SOURCE TEXT:
▬▬▬▬▬▬▬▬▬▬
CALGARY, Feb. 28, 2019 /CNW/ - Vermilion Energy Inc. ("Vermilion", "We", "Our", "Us" or the "Company") (TSX, NYSE: VET) is pleased to report operating and financial results for the year ended December 31, 2018 along with our 2018 reserves and resources information.

The audited financial statements, management discussion and analysis, and annual information form for the year ended December 31, 2018, will be available on the System for Electronic Document Analysis and Retrieval ("SEDAR") at www.sedar.com, on EDGAR at www.sec.gov/edgar.shtml, and on Vermilion's website at www.vermilionenergy.com.

Highlights

  • Q4 2018 production averaged 101,621 boe/d, representing a 6% increase over the prior quarter, primarily due to strong performance from our Netherlands, Canadian and US business units.
  • 2018 production increased by 28% year-over-year to 87,270 boe/d (10% on a per share basis), within 1% of the mid-point of our guidance range.
  • Fund flows from operations ("FFO")(1) for Q4 2018 was $222 million ($1.46/basic share(1)), down 15% from the previous quarter as higher production was more than offset by lower commodity prices. FFO in 2018 was $839 million ($5.96/basic share(1)), an increase of 39% from the prior year (19% on a per share basis), due to higher production volumes and commodity prices, which were partially offset by $111 million of realized hedging losses.
  • Net earnings in 2018 were $272 million ($1.93/basic share), representing a 336% increase over the prior year (271% on a per share basis). We generated a Return on Capital Employed(1) ("ROCE") of 9%, compared to our 5-year average ROCE of 4%.
  • Production in the Netherlands in Q4 2018 averaged 8,749 boe/d, an increase of 17% from the prior quarter. The increase is primarily due to the benefit of a full quarter contribution from the Eesveen-02 well (60% working interest), which we brought on production late in the third quarter at a restricted rate of 10 mmcf/d net.
  • In Ireland, production from the Corrib Natural Gas Project (the "Corrib Project") averaged 52 mmcf/d (8,672 boe/d) in Q4 2018, an increase of 1% from the prior quarter. On November 30, 2018, we assumed operatorship of the Corrib Project and completed the transfer of Shell E&P Ireland Limited ("SEPIL") along with an incremental 1.5% working interest in the Corrib Project to Vermilion from Nephin Energy Holdings Limited, a wholly owned subsidiary of Canada Pension Plan Investment Board ("CPPIB"). Cash consideration at closing was $9 million, which was more than offset by the assumption of $15 million in positive net working capital associated with the acquisition.
  • In Canada, production averaged a record 60,814 boe/d in Q4 2018, representing an increase of 6% from the previous quarter. The increase was primarily due to new well completions in both our southeast Saskatchewan assets and Alberta assets.
  • In the United States, Q4 2018 production averaged 3,545 boe/d, an increase of 19% from the prior quarter, due to a full quarter of production associated with the Powder River Basin acquisition completed in the prior quarter.
▬▬▬▬▬▬▬▬▬▬
Records contained in a dataset:
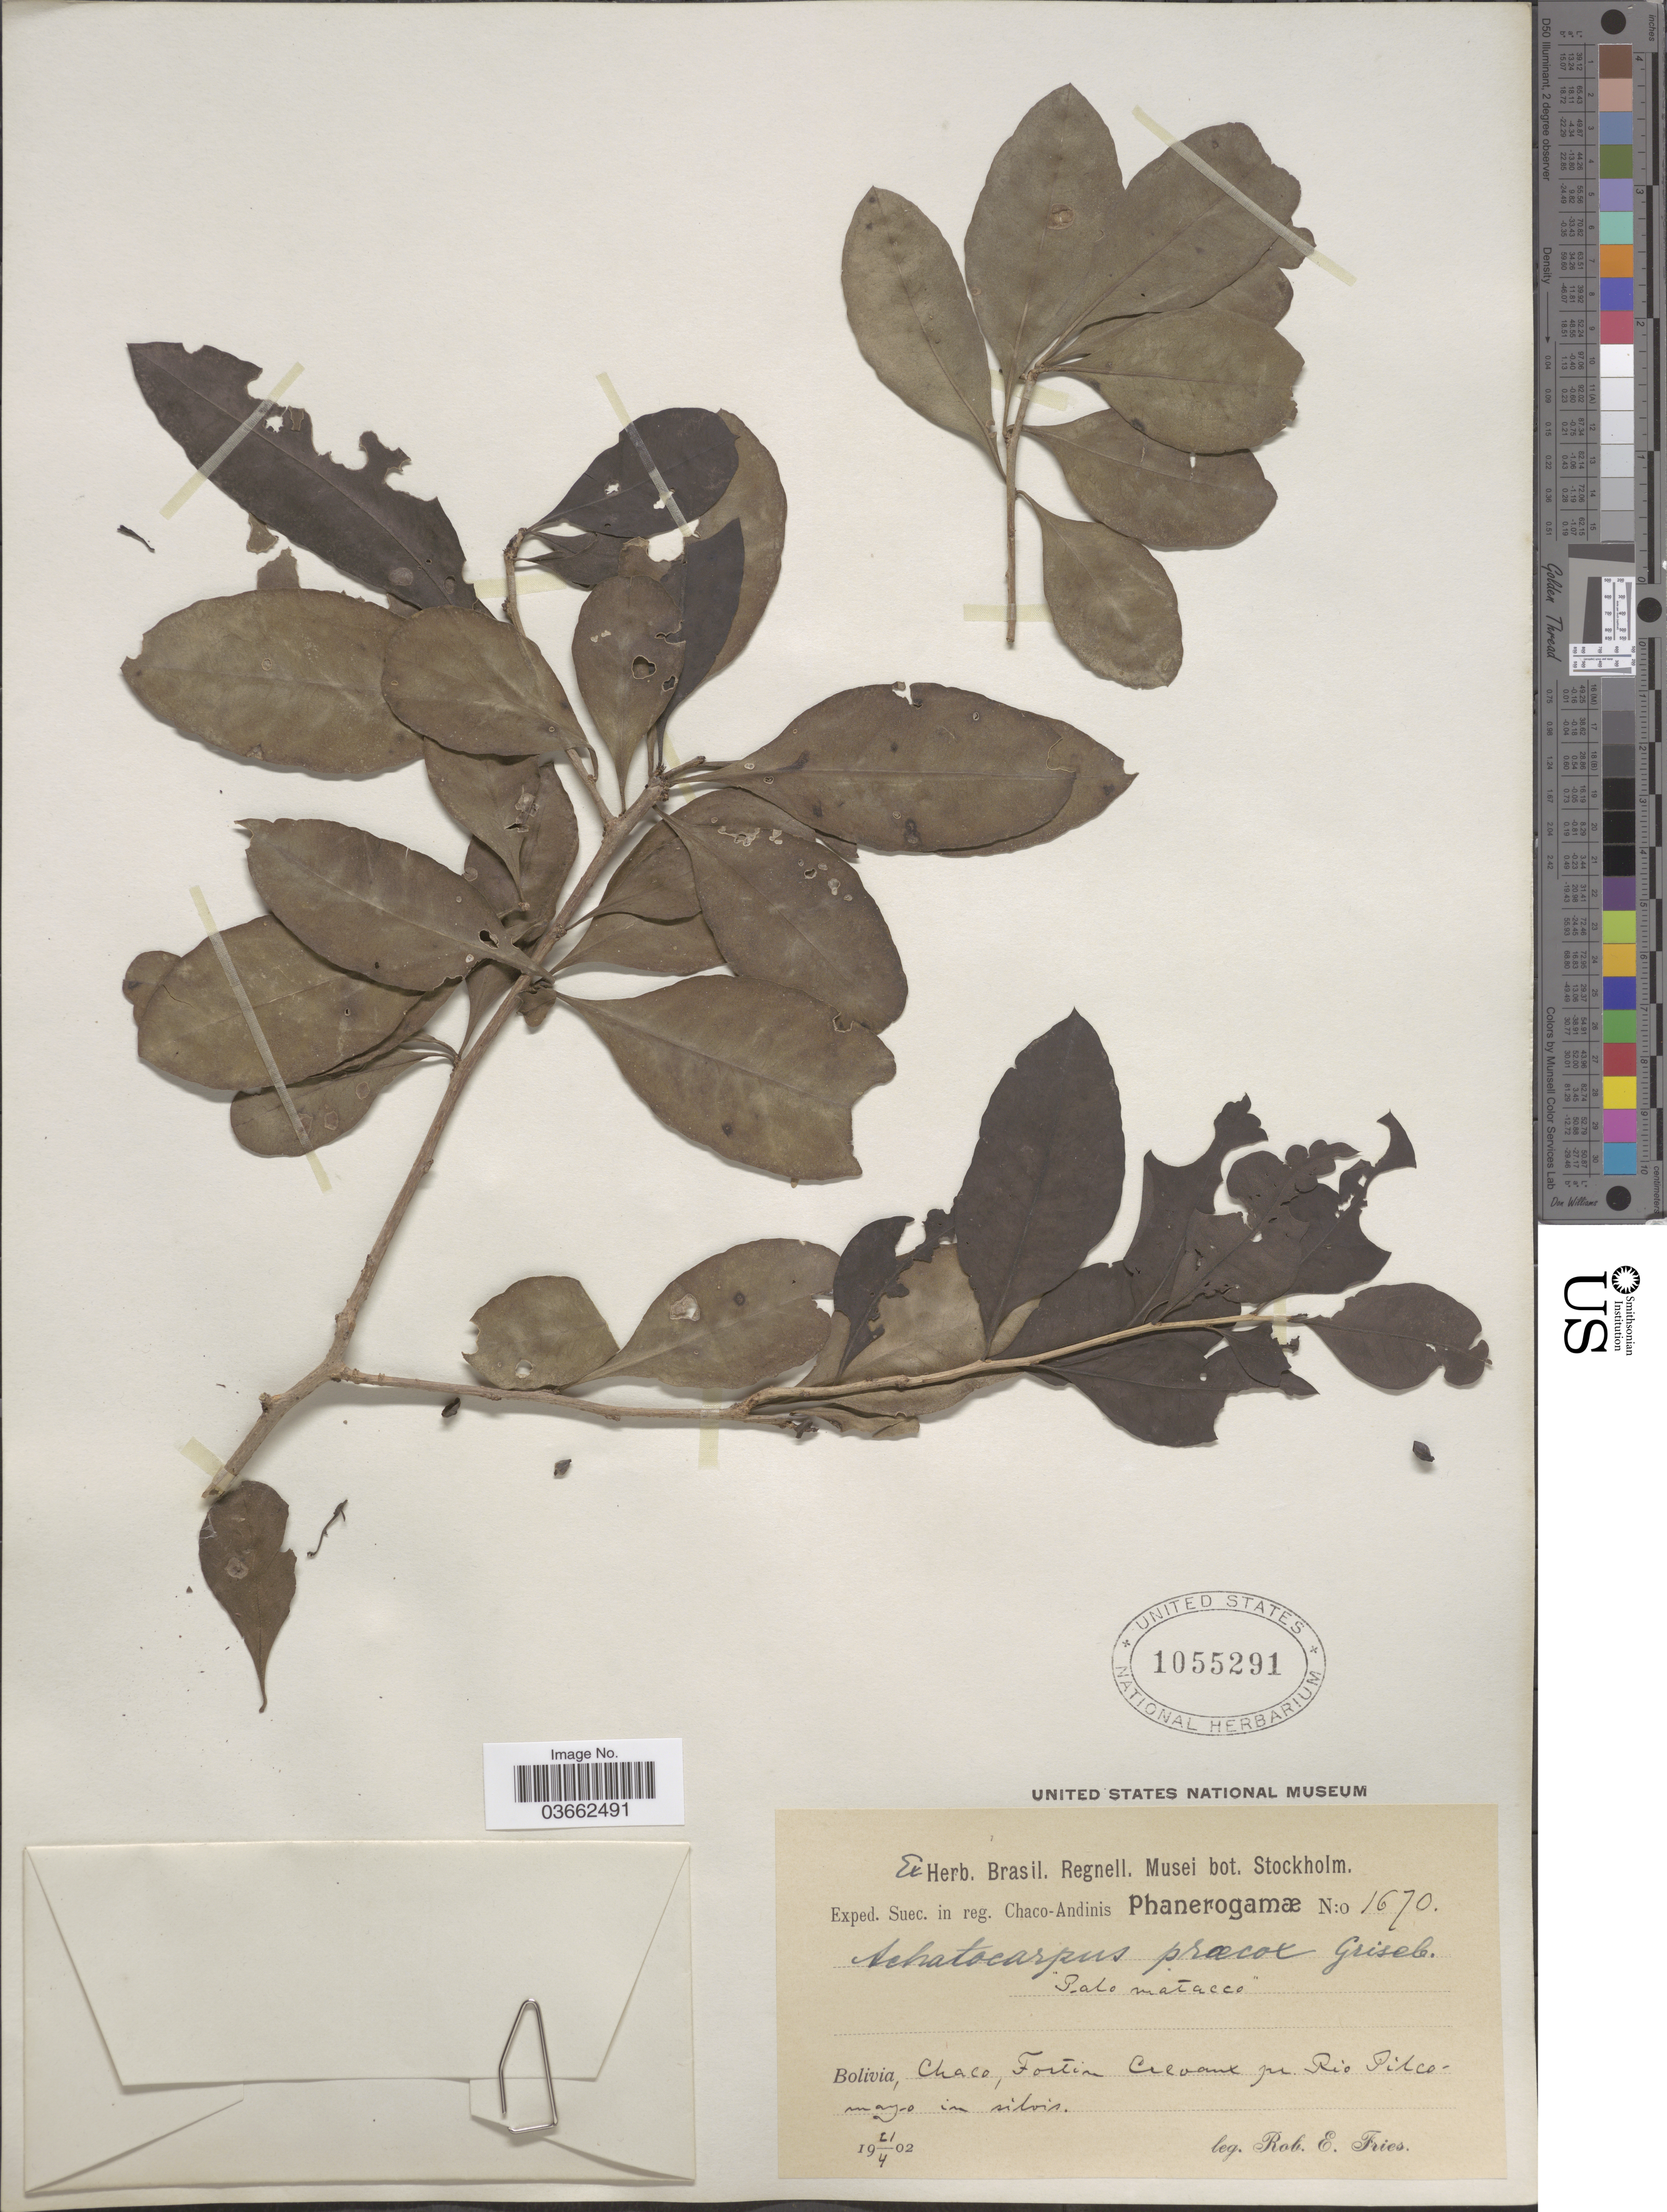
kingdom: Plantae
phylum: Tracheophyta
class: Magnoliopsida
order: Caryophyllales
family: Achatocarpaceae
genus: Achatocarpus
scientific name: Achatocarpus praecox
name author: Griseb.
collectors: R. E. Fries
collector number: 1670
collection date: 1902-04-21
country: Bolivia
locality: Chaco, Fortin Crevaux pr. Rio Pilcomayo in silvis.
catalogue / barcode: US 1055291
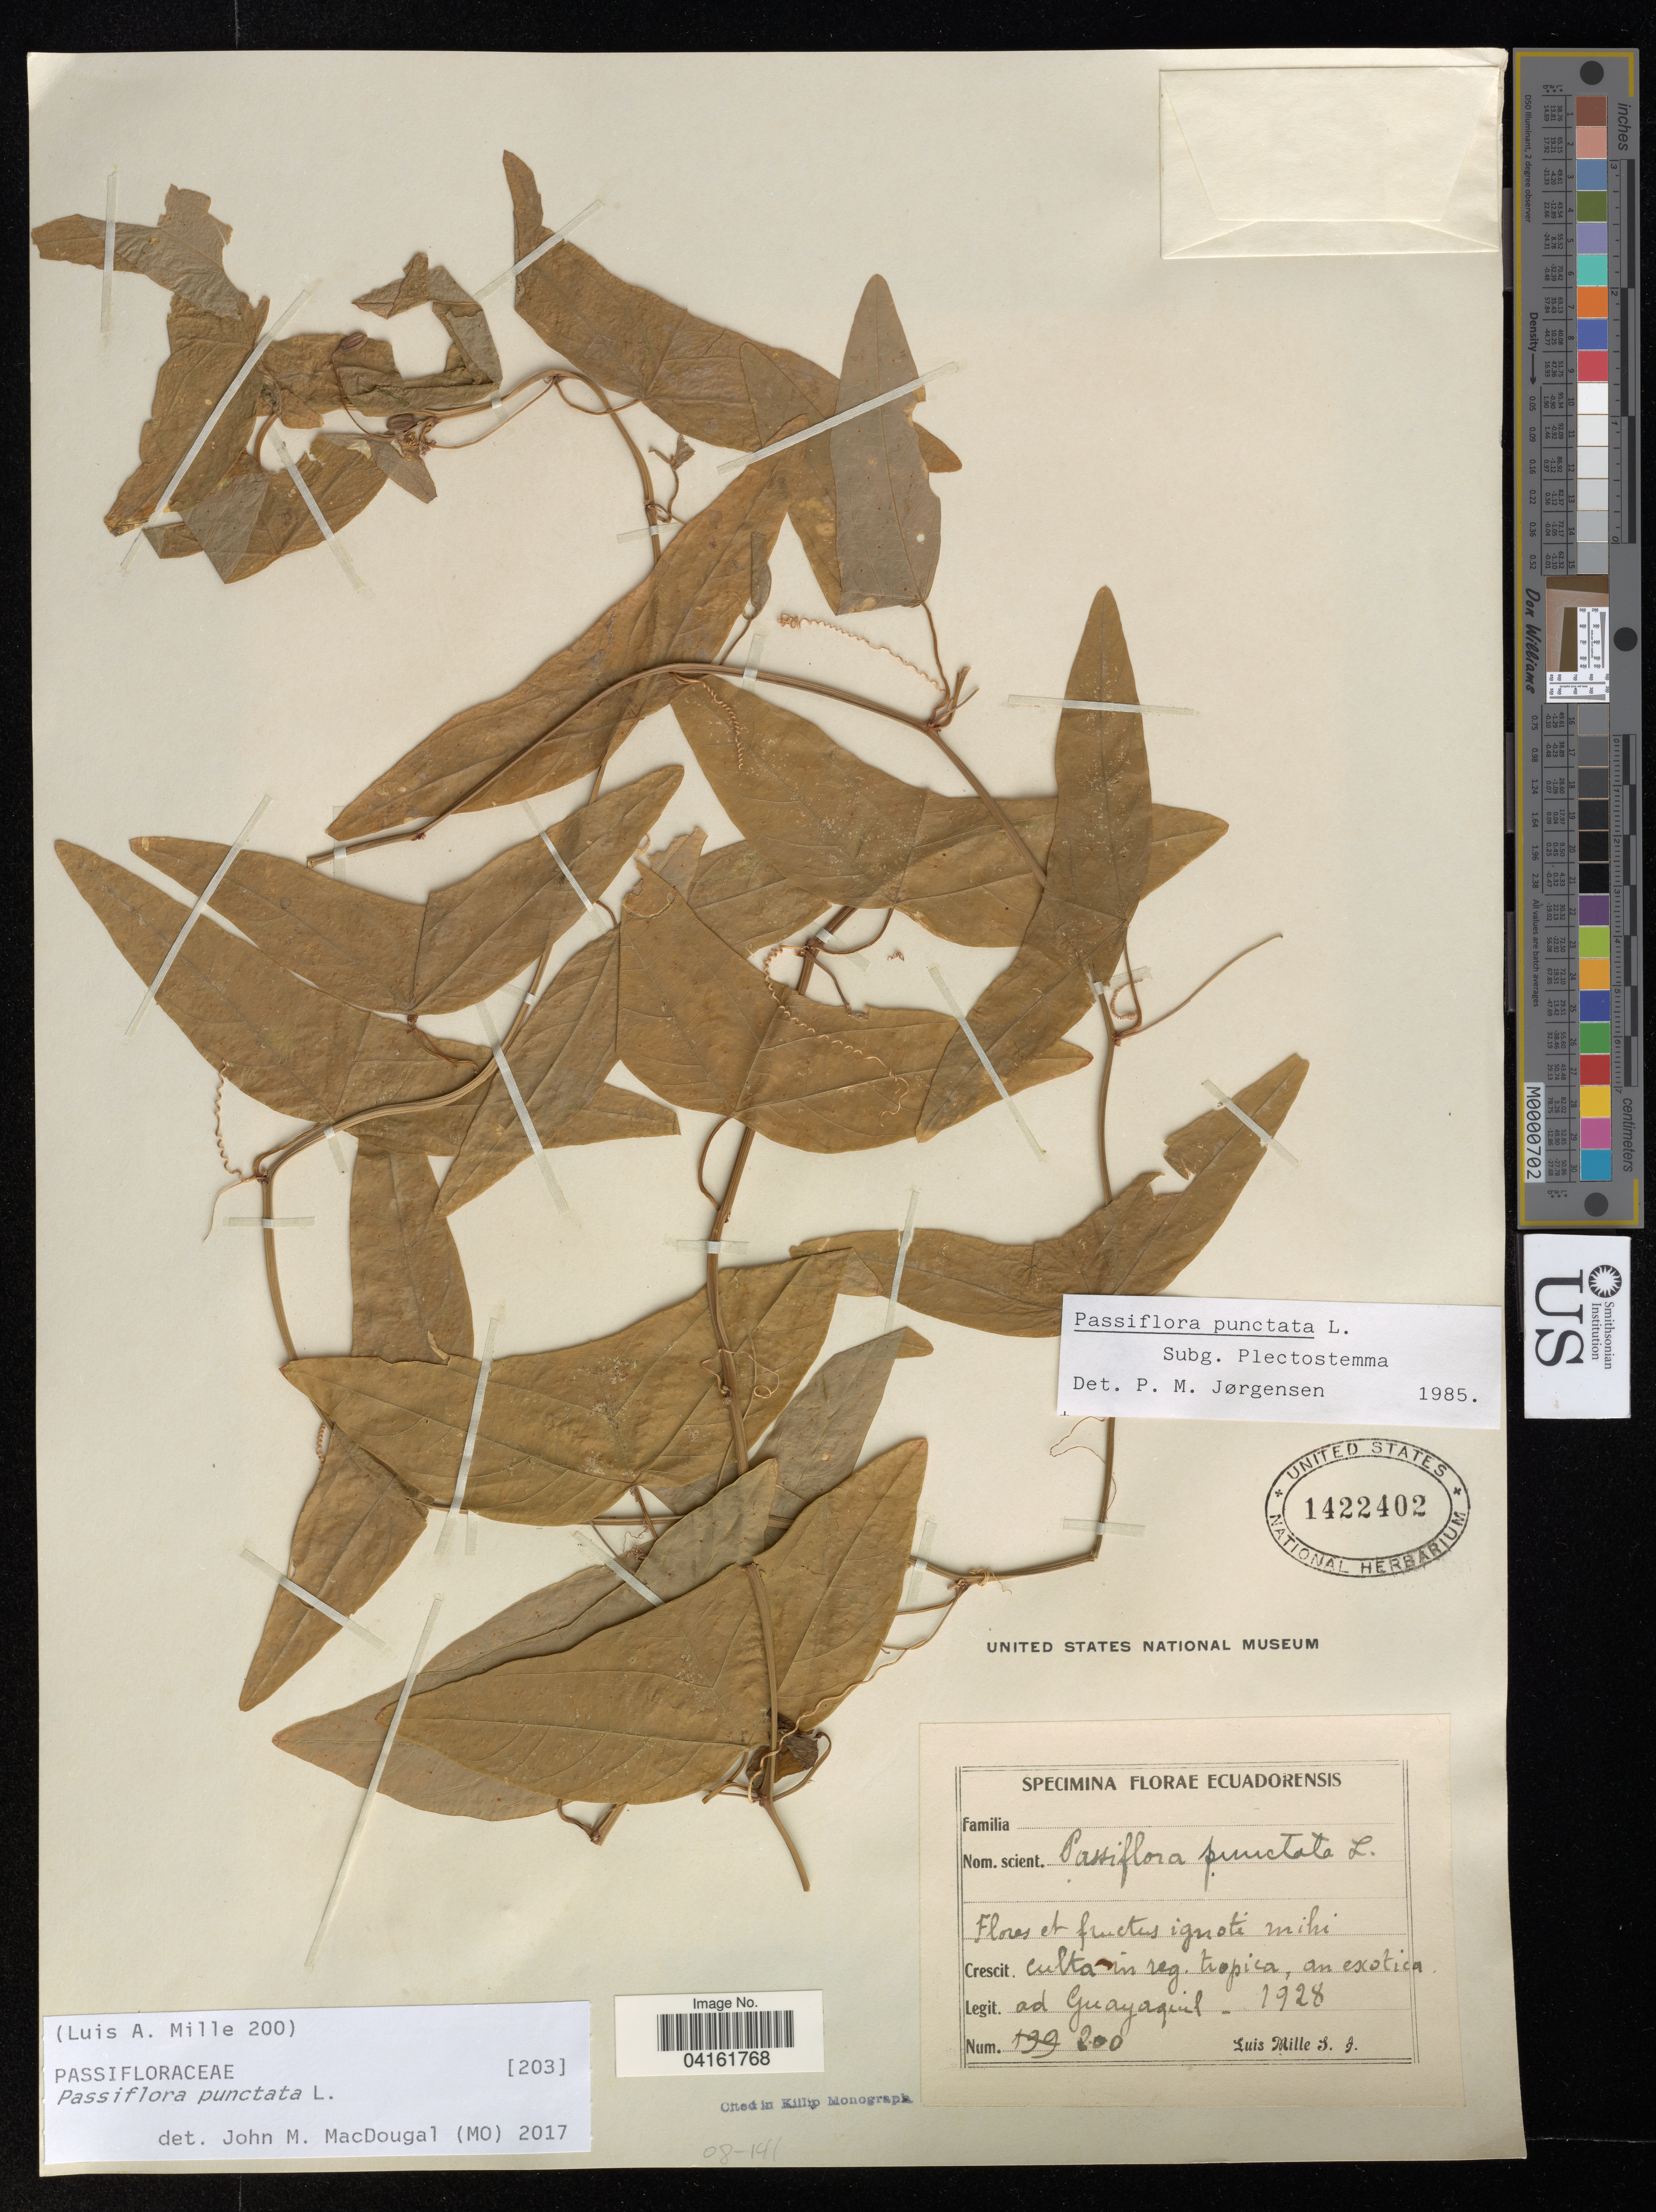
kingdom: Plantae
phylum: Tracheophyta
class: Magnoliopsida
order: Malpighiales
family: Passifloraceae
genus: Passiflora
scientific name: Passiflora punctata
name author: L.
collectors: L. Mille S.J.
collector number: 200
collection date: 1928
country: Ecuador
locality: Crescit. culta-in reg. tropica, an exotica ad Guayaquil.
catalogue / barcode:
▬▬▬▬▬▬▬▬▬▬
ACTIONS TO TAKE:
a) Please list each country whose Q4 2018 average production is given in the 2018 results release, along with that figure.
b) In the 2018 results release, how much was the cash consideration at closing for the Corrib Project transaction?
c) Copy word for word the passage of the 2018 results release between "CALGARY, Feb. 28, 2019" and "website at www.vermilionenergy.com.", inclusive.

WORKED SOLUTIONS:
a)
Netherlands: 8,749 boe/d
Ireland: 52 mmcf/d (8,672 boe/d)
Canada: 60,814 boe/d
United States: 3,545 boe/d

b) $9 million.

c)
CALGARY, Feb. 28, 2019 /CNW/ - Vermilion Energy Inc. ("Vermilion", "We", "Our", "Us" or the "Company") (TSX, NYSE: VET) is pleased to report operating and financial results for the year ended December 31, 2018 along with our 2018 reserves and resources information.

The audited financial statements, management discussion and analysis, and annual information form for the year ended December 31, 2018, will be available on the System for Electronic Document Analysis and Retrieval ("SEDAR") at www.sedar.com, on EDGAR at www.sec.gov/edgar.shtml, and on Vermilion's website at www.vermilionenergy.com.